Conforme o professor Maurício Barreto, o fósforo pode ser encontrado no esgoto doméstico, mas os outros são metais pesados e indicativos de contaminação industrial.

Já os níveis elevados de demanda bioquímica de oxigênio, também constatados em várias lagoas, indicam poluição porque a matéria orgânica presente na água está sendo consumida. Nesse processo, a atuação dos seres vivos anaeróbios leva à produção de substâncias de odor desagradável.

Conscientização

"Se o oxigênio baixar até chegar na concentração zero, a gente diz que o corpo d'água está 'morto'. Ele não tem mais condições de se autodepurar (normalizar). Os organismos aeróbios, como os peixes, morrem", alerta o geólogo.

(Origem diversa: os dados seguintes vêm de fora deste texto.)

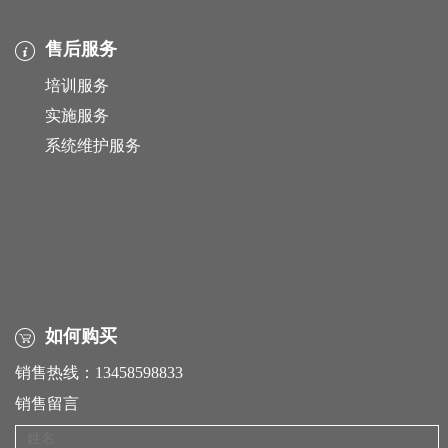
售后服务
培训服务
实施服务
系统维护服务
如何购买
销售热线：13458598833
销售留言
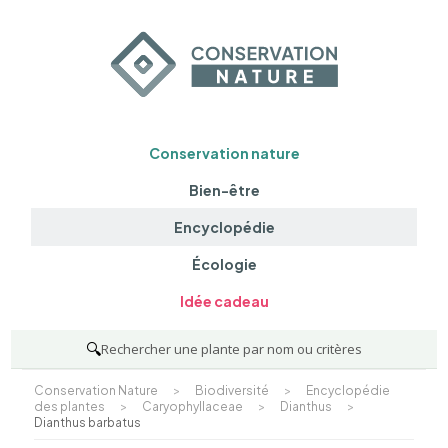
Conservation nature
Bien-être
Encyclopédie
Écologie
Idée cadeau
🔍
Rechercher une plante par nom ou critères
Conservation Nature
>
Biodiversité
>
Encyclopédie
des plantes
>
Caryophyllaceae
>
Dianthus
>
Dianthus barbatus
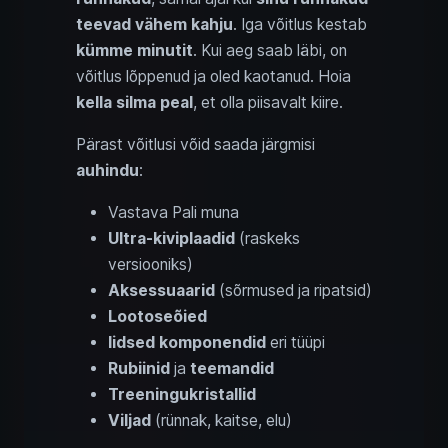
teevad vähem kahju
. Iga võitlus kestab
kümme minutit
. Kui aeg saab läbi, on
võitlus lõppenud ja oled kaotanud. Hoia
kella silma peal
, et olla piisavalt kiire.
Pärast võitlusi võid saada järgmisi
auhindu
:
Vastava Pali muna
Ultra-kiviplaadid
(raskeks
versiooniks)
Aksessuaarid
(sõrmused ja ripatsid)
Lootoseõied
Iidsed komponendid
eri tüüpi
Rubiinid
ja
teemandid
Treeningukristallid
Viljad
(rünnak, kaitse, elu)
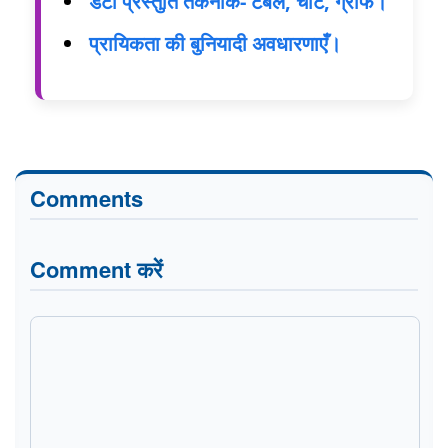
डेटा प्रस्तुति तकनीक- टेबल, चार्ट, ग्राफ।
प्रायिकता की बुनियादी अवधारणाएँ।
Comments
Comment करें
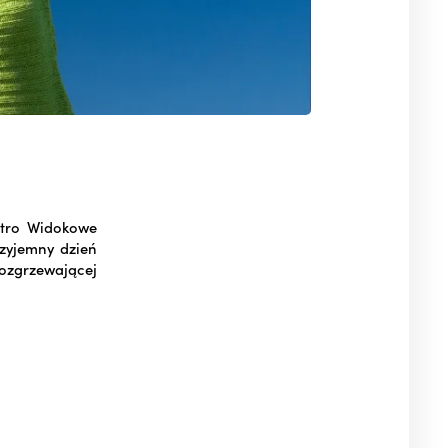
ętro Widokowe
rzyjemny dzień
ozgrzewającej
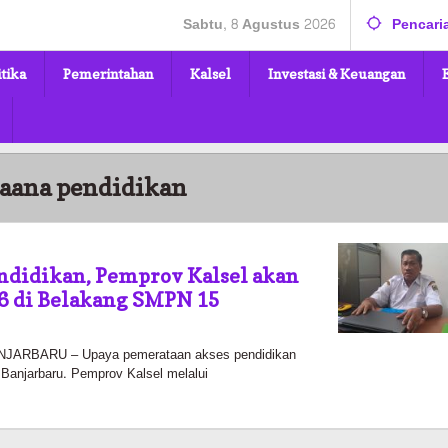
Sabtu, 8 Agustus 2026
Pencari
itika
Pemerintahan
Kalsel
Investasi & Keuangan
aana pendidikan
ndidikan, Pemprov Kalsel akan
 di Belakang SMPN 15
ARBARU – Upaya pemerataan akses pendidikan
 Banjarbaru. Pemprov Kalsel melalui
oleh
Pasto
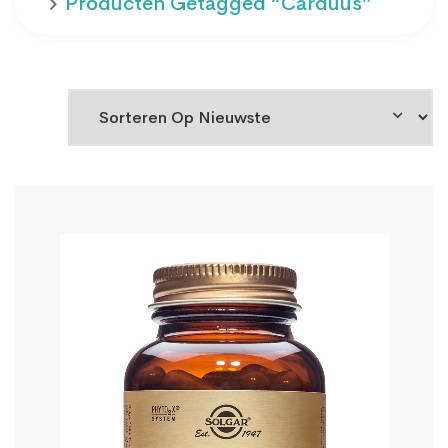
Producten Getagged “Carduus”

A reportagem do Sistema Verdes Mares perguntou à Seuma como a Prefeitura vem realizando o monitoramento dos recursos hídricos e com qual periodicidade, bem como o índice de poluição e a balneabilidade deles. Manteve contato com o órgão por e-mail e telefone desde a última segunda-feira (4), mas, até o fechamento desta edição, não obteve retorno sobre os questionamentos.

Para Maurício Barreto, a melhoria da qualidade ambiental deve começar com um levantamento sanitário das fontes poluidoras e a cessação dos despejos. Em seguida, com a limpeza do lodo acumulado no fundo; a reintrodução artificial de oxigênio na água, para facilitar o restabelecimento do equilíbrio; e a recomposição da mata nativa ao redor.

Em paralelo, são indicadas campanhas de educação ambiental com a população e empresas do entorno, para evitar novos lançamentos a partir da formação de multiplicadores. "A população pode sim contribuir, mas há outras fontes poluidoras que são muito maiores e definidoras da degradação", reforça.